Prosecutors say Seibel’s Swiss banking began back in 2004. The then-23-year-old, fresh out of New York University’s business school, Seibel flew with his mother to UBS Group AG’s offices in Switzerland to open an account, the government says. The account was not in his name, but identified in internal bank records with the phrase “CQUE.”

For an additional fee, Seibel made sure the bank wouldn’t mail any account information to him in the U.S., since that could risk exposure to the IRS, say prosecutors.

The account was opened with $25,000, and over the next year, his mother arranged for cash and checks totaling about $1 million to be deposited. Over the next several years, prosecutors say, Seibel actively monitored and managed the account. Seibel’s lawyer, Robert Fink, said his mother is too ill to respond to questions on the matter.

As it happened, the UBS banker who helped the Seibels was Bradley Birkenfeld, who blew the whistle in 2007 on how his employer helped thousands of Americans evade taxes. He later was sentenced to 40 months in prison and earned a $104 million whistle-blower award from the IRS for exposing the bank’s schemes.

Since then, more than 80 banks, including UBS and Credit Suisse Group AG, have agreed to pay about $6 billion to the U.S. in penalties and fines.
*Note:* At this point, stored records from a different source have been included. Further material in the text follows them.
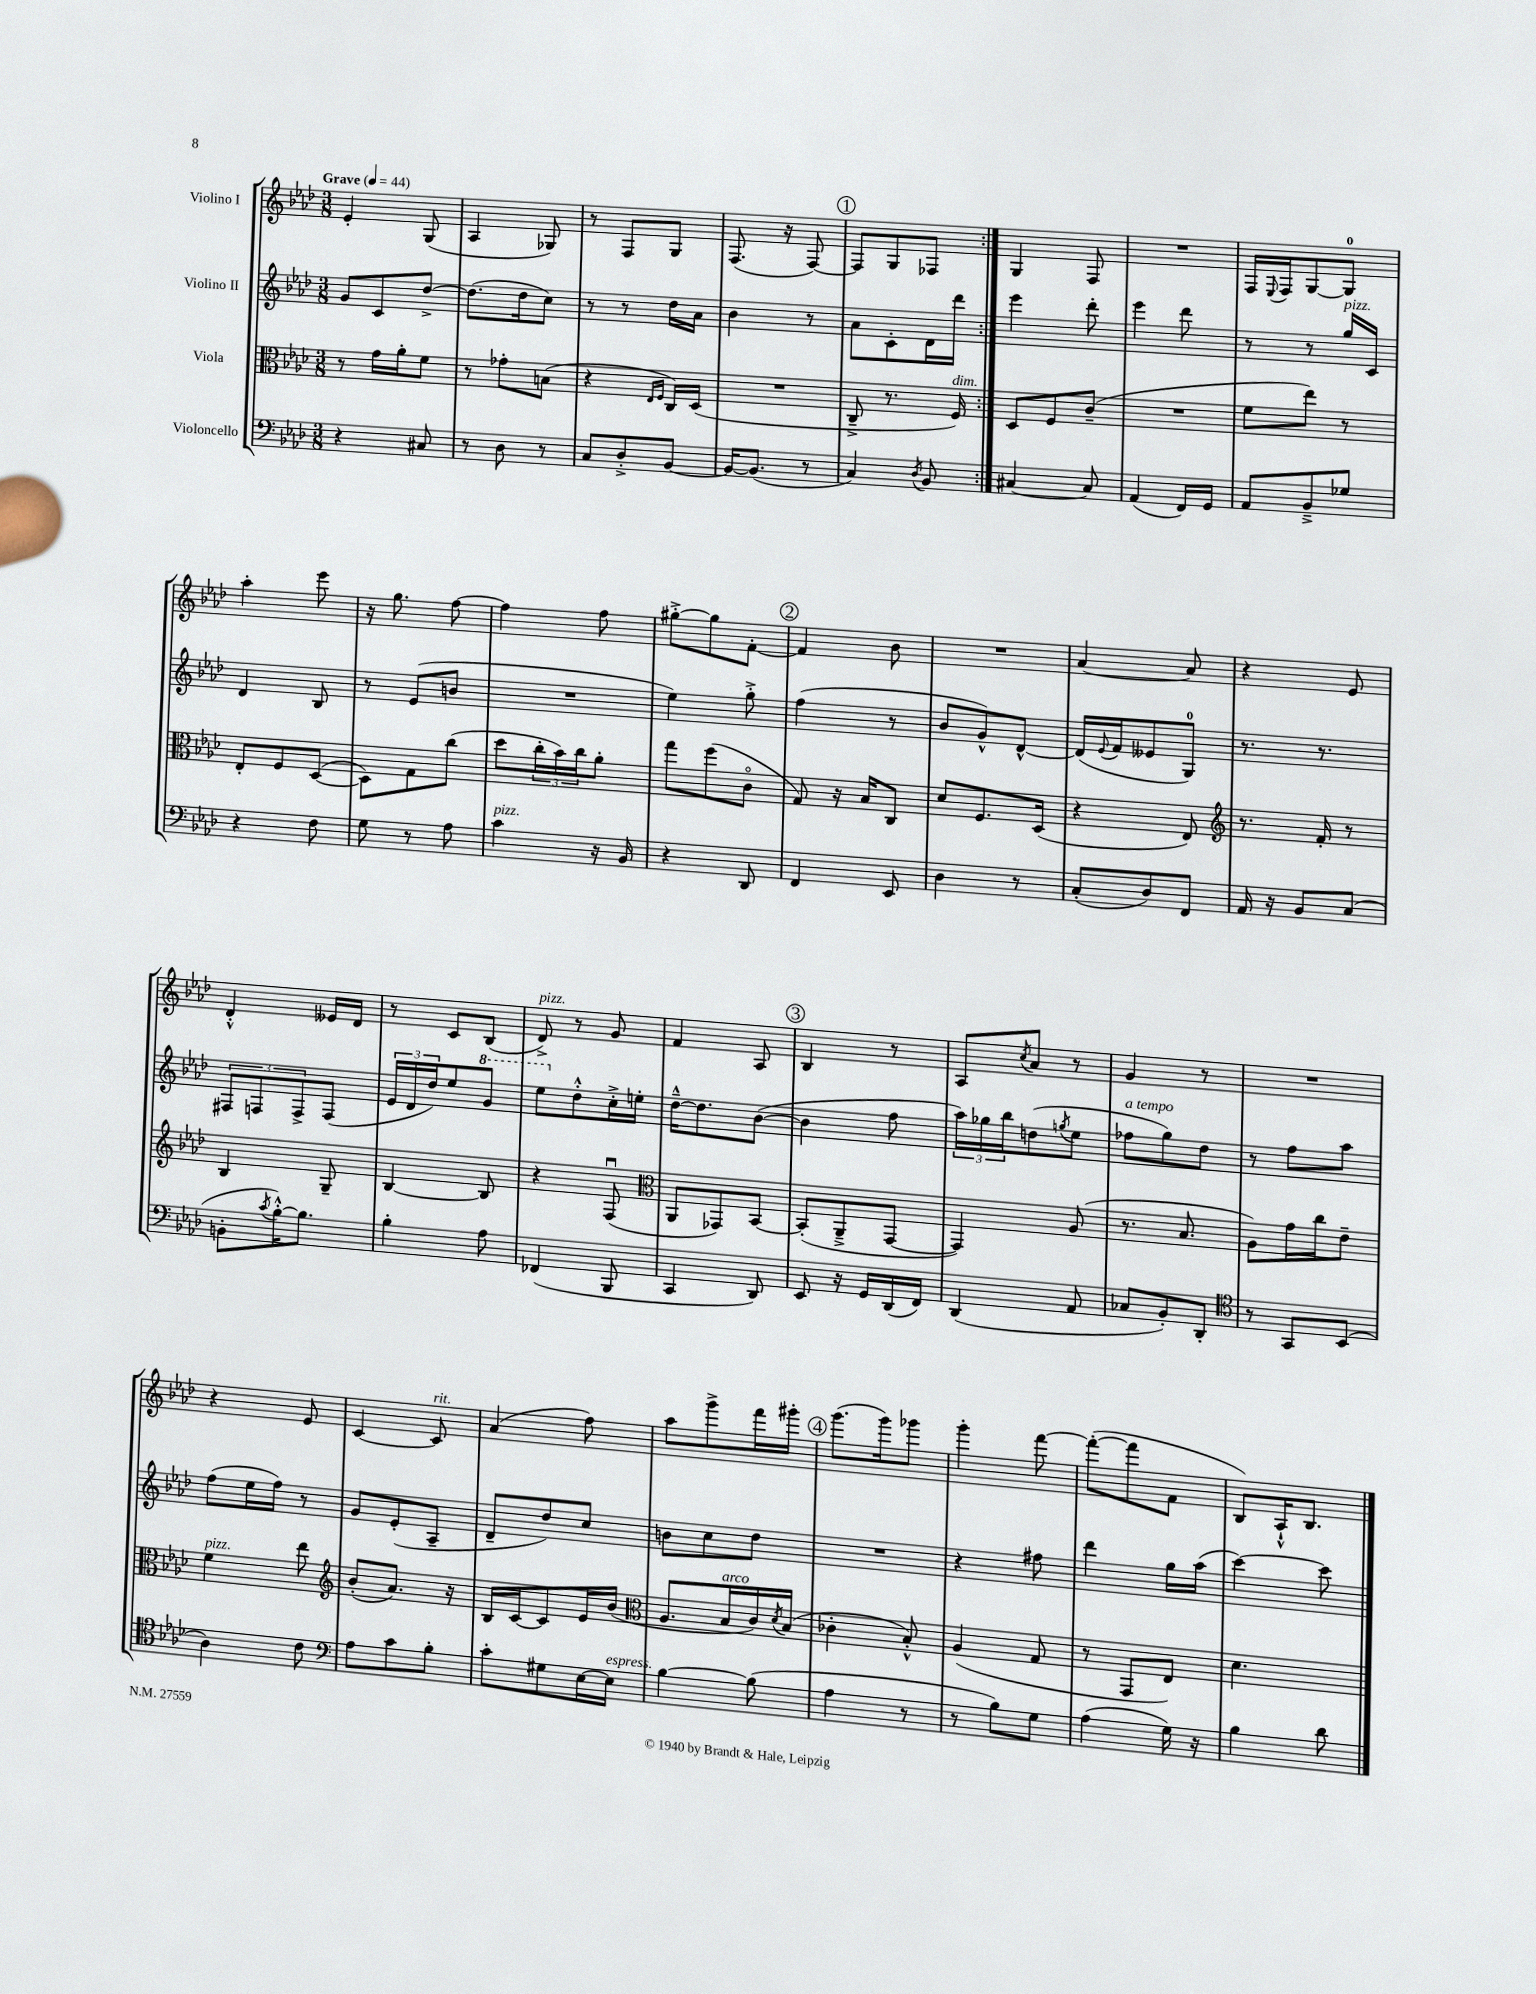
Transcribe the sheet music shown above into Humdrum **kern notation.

**kern	**kern	**kern	**kern
*staff4	*staff3	*staff2	*staff1
*clefF4	*clefC3	*clefG2	*clefG2
*k[b-e-a-d-]	*k[b-e-a-d-]	*k[b-e-a-d-]	*k[b-e-a-d-]
*M3/8	*M3/8	*M3/8	*M3/8
*MM44	*MM44	*MM44	*MM44
4r	8r	8g	4e-'
.	16g	8c	.
.	16a-'	.	.
8C#	8f	[8dd-^	(8G
=	=	=	=
8r	8r	(8.dd-]	4A-
8D-	8g-'	.	.
.	.	16dd-	.
8r	(8B	8cc)	8G-)
=	=	=	=
8C	4r	8r	8r
8D-'^	.	8r	8F
.	16qqE-	.	.
.	16qqF	.	.
[8BB-	16C)	16dd-	8G
.	(16D-	16a-	.
=	=	=	=
16BB-_	4.r	4b-	(8.F
(8.BB-]	.	.	.
.	.	.	16r
8r	.	8r	[8F)
=	=	=	=
4C)	8C~^	8a-	8F]
.	8.r	8c'	8G
8qD-	.	.	.
8BB-	.	16d-	8F-
.	16F)	16ddd-	.
=:|!	=:|!	=:|!	=:|!
[4C#	8D-	4eee-	4G
.	8F	.	.
8C#]	(8c~	8ddd-'	8F
=	=	=	=
(4AA-	4.r	4eee-	4.r
16FF)	.	8ddd-	.
16GG	.	.	.
=	=	=	=
8AA-	8f	8r	16F
.	.	.	8qqE-
.	.	.	16F
8BB-~^	8ee-)	8r	[8G
8G-	8r	16gg	8G]
.	.	16c	.
=	=	=	=
4r	8E-'	4d-	4aa-'
.	8F	.	.
8F	([8D-	8B-	8eee-
=	=	=	=
8G	8D-])	8r	16r
.	.	.	8.gg
8r	8G	(8e-	.
8A-	(8cc	8b	[8ff
=	=	=	=
4c	8dd-	4.r	4ff]
.	24cc'	.	.
.	24b-)	.	.
.	24cc	.	.
16r	8a-'	.	8ff
16BB-	.	.	.
=	=	=	=
4r	8gg	4ee-)	[8gg#'^
.	(8ff	.	8gg#]
8DD-	8co	8gg'^	[8f'
=	=	=	=
4FF	8G)	(4ff	4f]
.	16r	.	.
.	16B-	.	.
8EE-	8C	8r	8b-
=	=	=	=
4D-	8d-	8b-	4.r
.	8.F	8g^^)	.
8r	.	[8d-^^	.
.	(16D-	.	.
=	=	=	=
(8C'	4r	(16d-]	[4a-
.	.	8qqe-	.
.	.	16f	.
8D-)	.	8e--	.
8FF	8E-)	8G)	8a-]
=	=	=	=
*	*clefG2	*	*
16AA-	8.r	8.r	4r
16r	.	.	.
8BB-	.	.	.
.	16f'	8.r	.
(8C	8r	.	8e-
=	=	=	=
8BB'	4B-	12F#	4d-'^^
.	.	12F	.
8qc	.	.	.
[16B-'^^)	.	.	.
.	.	12F^	.
8.B-]	.	.	.
.	8G~	(8F	16e--
.	.	.	16d-
=	=	=	=
4B-'	[4B-	24e-	8r
.	.	24d-	.
.	.	24dd-)	.
.	.	8ee-	8c
8A-	8B-]	8gg	(8B-
=	=	=	=
(4FF-	4r	8eee-	8d-^)
.	.	8dd-'^^	8r
8BBB-	(8Fu	16cc'^	8g
.	.	16ee'	.
=	=	=	=
*	*clefC3	*	*
4CC	8AA-	[16dd-~^^	4f
.	.	8.dd-]	.
.	8GG-)	.	.
8DD-)	[8BB-	([8b-	8A-
=	=	=	=
8EE-	(8BB-']	4b-]	4B-
16r	8AA-~^	.	.
16GG	.	.	.
(16DD-	[8GG	8ff	8r
16FF)	.	.	.
=	=	=	=
(4DD-	4GG])	24aa-)	8A-
.	.	24gg-	.
.	.	24bb-	.
.	.	.	8qcc
.	.	(8dd	8a-
.	.	8qgg	.
8AA-	(8A-	8ee-	8r
=	=	=	=
8C-	8.r	8ff-	4g
8BB-')	.	8gg)	.
.	8.B-	.	.
8DD-'	.	8dd-	8r
=	=	=	=
*clefC4	*	*	*
8r	8A-)	8r	4.r
8GG	16g	8ff	.
.	16cc	.	.
(8BB-	8e-~	8aa-	.
=	=	=	=
4A-)	4f	(8ff	4r
.	.	16ee-	.
.	.	16ff)	.
8c	8ee-	8r	8e-
=	=	=	=
*clefF4	*clefG2	*	*
8A-	(8b-'	8g	[4c
8c	8.a-)	(8e-'	.
8B-'	.	8A-~	8c]
.	16r	.	.
=	=	=	=
8c'	16B-	8d-~	(4a-
.	[16c	.	.
8G#	8c]	8dd-)	.
[16E-	16e-	8cc	8ff)
16E-]	(16b-	.	.
=	=	=	=
*	*clefC3	*	*
[4B-	8.A-	8b	8aa-
.	.	8cc	8ggg^
.	16B-	.	.
(8B-]	16c)	8dd-	16fff
.	8qd-	.	.
.	(16B-	.	16ggg#'
=	=	=	=
4A-	4c-'	4.r	(8.ggg
.	.	.	16ggg)
8r	8B-'^^)	.	8ggg-
=	=	=	=
8r	(4A-	4r	4ggg'
8B-)	.	.	.
8G	8G	8ff#	[8fff
=	=	=	=
(4A-	8r	4ddd-	(8fff'_
.	8GG	.	8fff]
16G)	8E-)	16gg	8f
16r	.	(16aa-	.
=	=	=	=
4B-	4.d-	[4ccc)	8B-)
.	.	.	16A-`^^
.	.	.	8.B-
8d-	.	8ccc]	.
==	==	==	==
*-	*-	*-	*-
Birkenfeld said in an interview that he remembered meeting with them and believed he had set up the account. In early May 2008, news broke that Birkenfeld had been indicted and was cooperating with U.S. investigators. Three weeks later, prosecutors say, Seibel went to Switzerland to shut down his UBS account.

Shell Company
But he didn’t move his money back into the U.S. and declare it to authorities. Instead, he set up a Panamanian shell company, opened yet another account at a different Swiss bank—Banque J. Safra—and moved all $1.3 million into the new Safra account, held by the Panamanian entity.
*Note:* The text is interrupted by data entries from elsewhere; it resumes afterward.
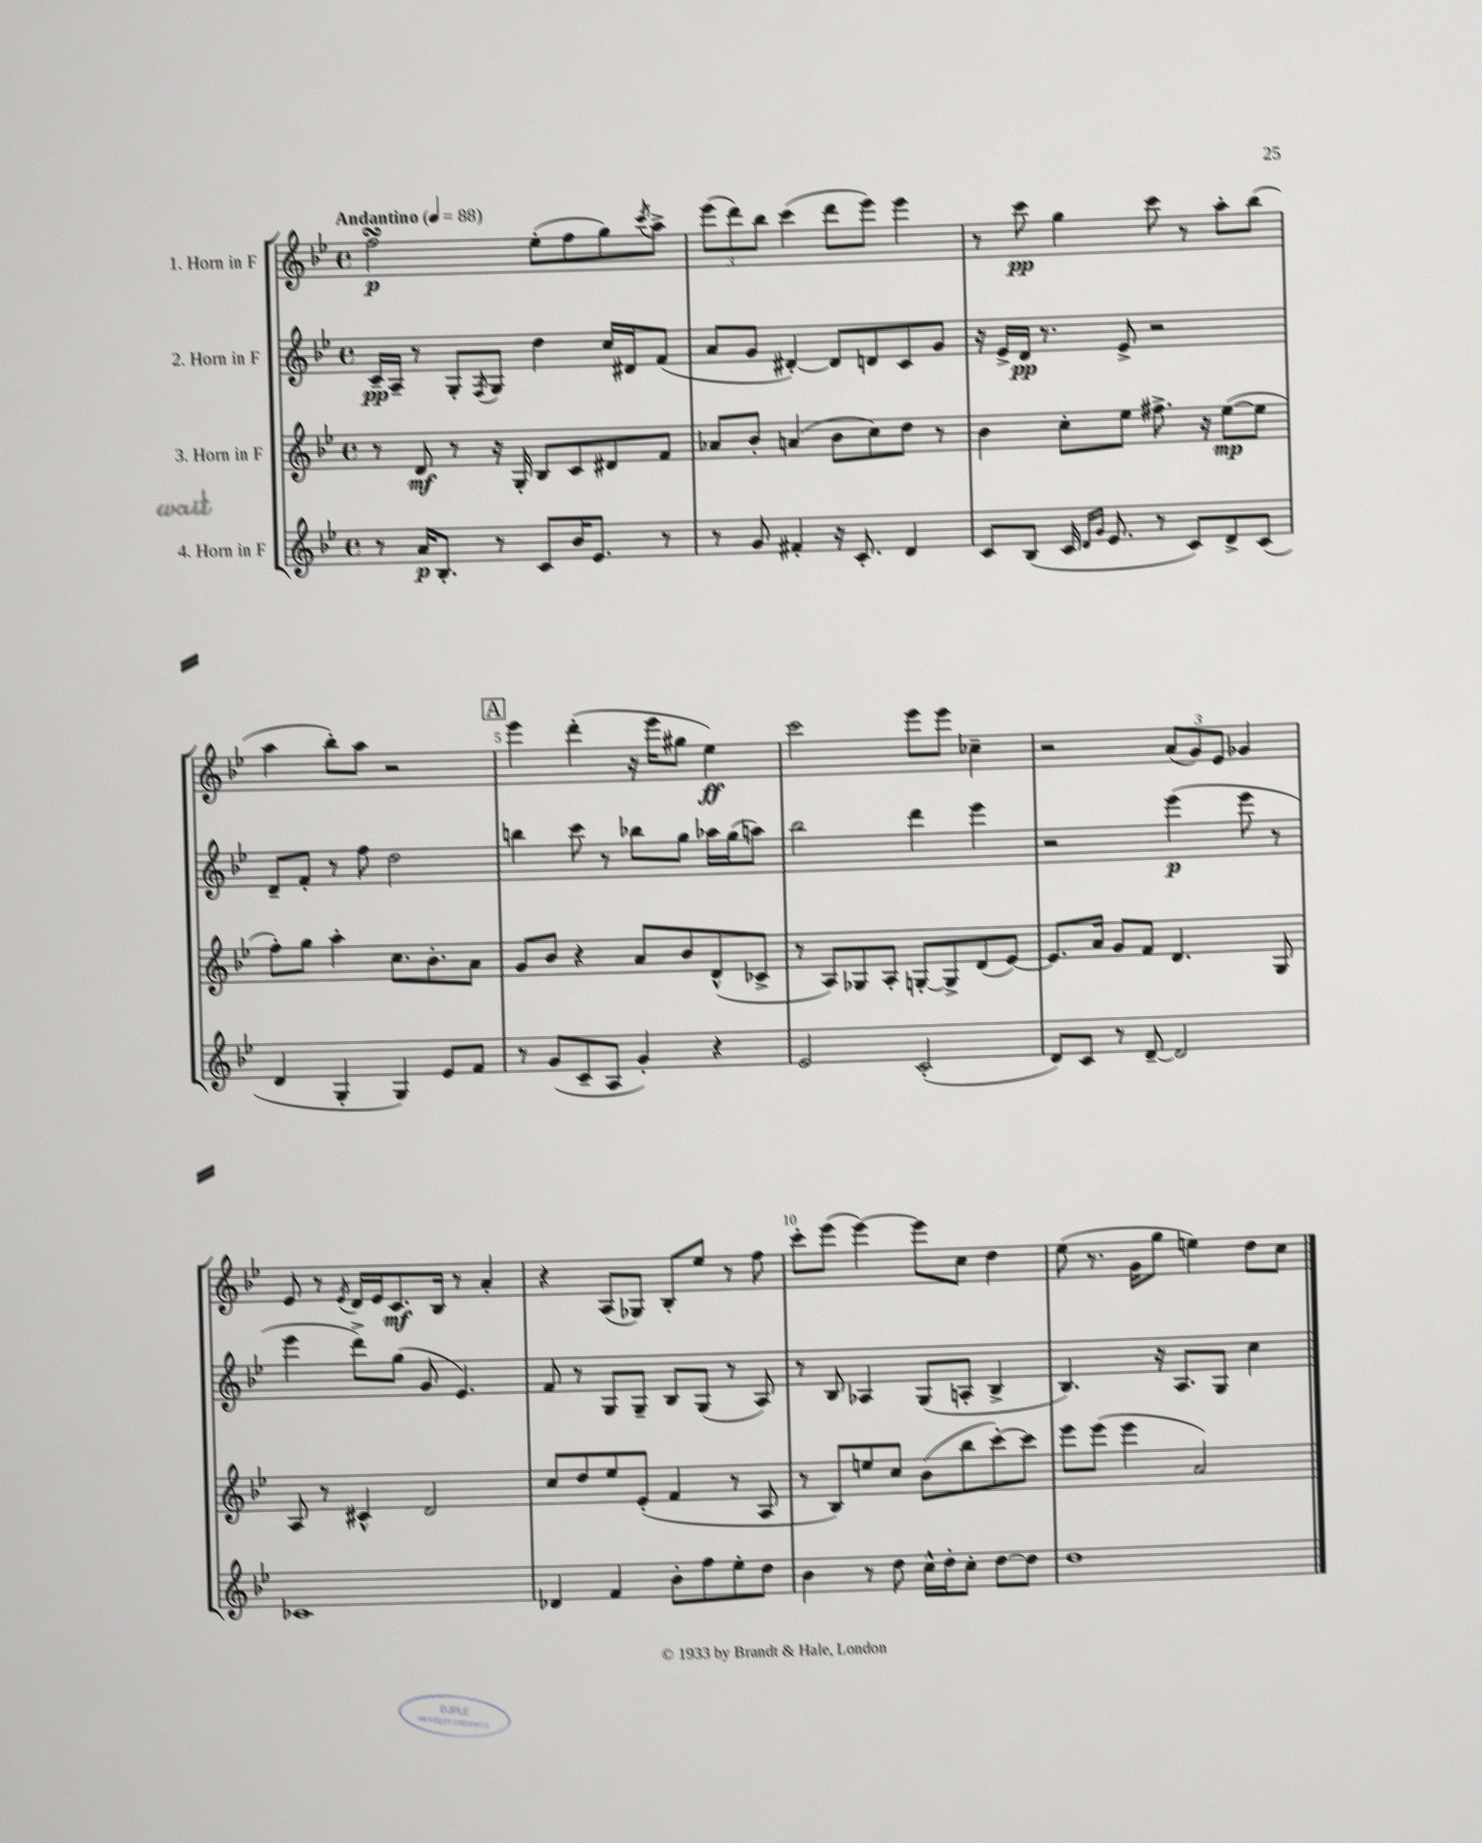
<<
\new StaffGroup <<
\new Staff = "s0" \with { instrumentName = "1. Horn in F" } {
    \clef treble \key bes \major \defaultTimeSignature \time 4/4 \tempo "Andantino" 4 = 88
    f''2\turn\p ees''8-.( f''8 g''8) \acciaccatura { c'''8 } a''8-> |
    \tuplet 3/2 { ees'''8( d'''8) bes''8 } c'''4( d'''8 ees'''8) ees'''4 |
    r8 c'''8\pp g''4 c'''8 r8 a''8-. bes''8( |
    a''4 bes''8-.) a''8 r2 |
    \mark \markup { \box "A" } ees'''4 d'''4-.( r16 ees'''16 gis''8 ees''4\ff) |
    c'''2 ees'''8 ees'''8 ces''4-- |
    r2 \tuplet 3/2 { a'8( g'8) ees'8 } ges'4 |
    ees'8 r8 \acciaccatura { ees'8 } d'16 ees'16 c'8.\mf bes16 r8 a'4-. |
    r4 a8( ges8) bes8-. ees''8 r8 f''8 |
    c'''8-. ees'''8( ees'''4~) ees'''8 c''8 d''4 |
    ees''8( r8. g'16 g''8 e''4) d''8 c''8 \bar "|." |
}
\new Staff = "s1" \with { instrumentName = "2. Horn in F" } {
    \clef treble \key bes \major \defaultTimeSignature \time 4/4
    c'16--\pp a16-- r8 g8-. \acciaccatura { f8 } g8 d''4 c''16 dis'16 f'8( |
    a'8 g'8 dis'4~-.) dis'8 d'8 c'8 g'8 |
    r16 ees'16-> d'16\pp r8. ees'8-> r2 |
    d'8-- f'8-. r8 f''8 d''2 |
    \mark \markup { \box "A" } b''4 c'''8 r8 bes''8 g''8 aes''16 g''16( a''8) |
    bes''2 d'''4 ees'''4 |
    r2 ees'''4\p( ees'''8 r8 |
    ees'''4 d'''8->) g''8( g'8 ees'4.) |
    f'8 r8 g8 g8-- bes8 g8( r8 a8) |
    r8 bes8 aes4 g8( a8-. bes4-> |
    bes4.) r16 a8. g8 c''4 \bar "|." |
}
\new Staff = "s2" \with { instrumentName = "3. Horn in F" } {
    \clef treble \key bes \major \defaultTimeSignature \time 4/4
    r8 d'8\mf r8 r16 g16-. bes8 c'8 dis'8 f'8 |
    aes'8 bes'8-. a'4( bes'8 c''8) d''8 r8 |
    bes'4 c''8-. ees''8 fis''8.-> r16 ees''8~\mp( ees''8 |
    f''8-.) g''8 a''4-. c''8. bes'8.-. a'8 |
    \mark \markup { \box "A" } g'8 bes'8 r4 a'8 bes'8 d'8-^( ces'8-> |
    r8 a8) ges8 a8-. g8~-. g8-> d'8( ees'8~) |
    ees'8. a'16 g'8 f'8 d'4. g8 |
    a8 r8 cis'4-^ d'2 |
    c''8 d''8 ees''8 ees'8-.( f'4 r8 a8 |
    r8 bes8) e''8 c''8 bes'8( bes''8 c'''8~-.) c'''8 |
    ees'''8 ees'''8( ees'''4 a'2) \bar "|." |
}
\new Staff = "s3" \with { instrumentName = "4. Horn in F" } {
    \clef treble \key bes \major \defaultTimeSignature \time 4/4
    r8 a'16\p bes8.-. r8 c'8 bes'16 ees'8. r8 |
    r8 g'8 fis'4-. r16 c'8.-. d'4 |
    c'8 bes8( c'16 \grace { d'16 g'16 } ees'8. r8 c'8) d'8-> c'8( |
    d'4 g4-. g4) ees'8 f'8 |
    \mark \markup { \box "A" } r8 g'8( c'8-- a8 g'4-.) r4 |
    ees'2 c'2-.( |
    d'8) c'8 r8 d'8~-- d'2 |
    ces'1 |
    des'4 f'4 bes'8-. f''8 ees''8-. d''8 |
    bes'4 r8 d''8 c''16-^ d''16-. c''8-. d''8~ d''8 |
    d''1 \bar "|." |
}
>>
>>
\layout { \context { \Score \override BarNumber.break-visibility = ##(#f #t #t) barNumberVisibility = #(every-nth-bar-number-visible 5) } }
“This was a shrewd move by Seibel to avoid detection by U.S. authorities,” prosecutors wrote in an Aug. 12 court filing.

Later that year, Seibel opened his first restaurant, Serendipity 3, in New York City. He opened a second restaurant, with the same name, at Caesars Palace in Las Vegas in 2009 and a third in Washington two years after that. He also went into business with Ramsay in a series of restaurants in Las Vegas and Los Angeles.

Ramsay Partnership
Ramsay, the host of Master Chef and Hell’s Kitchen, has accused Seibel in a lawsuit of inept management. Seibel, in his lawsuit, says Ramsay took his investment to open a different restaurant.

It wasn’t Seibel’s first turn in the gossip pages. Back in 2003, he allegedly flirted with the fiancée of Alex von Furstenburg, the son of the legendary fashion designer. Von Furstenburg slammed his car into Seibel’s. “I hurt my knuckle, probably when I hit him in the head,” von Furstenburg told police, according to press reports.

In 2009, the government introduced its first offshore voluntary disclosure program, allowing U.S. taxpayers to avoid prosecution and pay reduced penalties for declaring their hidden accounts.

‘Otherwise Disappeared’
Seibel’s mother didn’t qualify, her then-lawyer told her, because IRS agents had already questioned her about Birkenfeld, prosecutors say in a filing. Her attorney, however, suggested that her son could, according to the filing.

In October 2009, Seibel applied for amnesty but said he didn’t know the status of his UBS account until he asked about it—more than a year after he transferred the money to the Safra account. He claimed that the deposits had “been stolen or otherwise disappeared.”

Today, Seibel splits time between a 19th-floor apartment on Central Park South in Manhattan and a $3 million home in Las Vegas, according to court filings and public records. On Friday, he was also ordered to pay a $15,000 fine by the judge.

U.S. prosecutors have been unsuccessful getting prison terms for many Americans who hid the most money in offshore accounts—even sums far larger than Seibel’s. Fink cited H. Ty Warner, the billionaire creator of Beanie Babies, who evaded almost $5.6 million in taxes on an undisclosed account with as much as $107 million. Warner’s evasion was the largest of more than 100 cases in a crackdown against taxpayers and enablers who used offshore accounts to cheat the IRS. He was sentenced to probation and community service.